§ Requirement: Reproduce the text of the records below word for word, omitting the images.

Page images with their extracted text
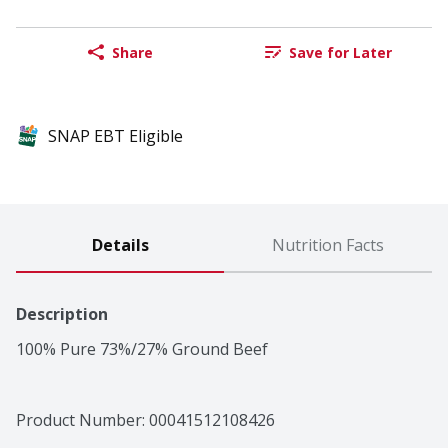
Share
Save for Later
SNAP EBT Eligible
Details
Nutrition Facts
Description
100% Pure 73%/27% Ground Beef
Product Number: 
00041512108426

§ Result for this task:
Share
Save for Later
SNAP EBT Eligible
Details
Nutrition Facts
Description
100% Pure 73%/27% Ground Beef
Product Number: 
00041512108426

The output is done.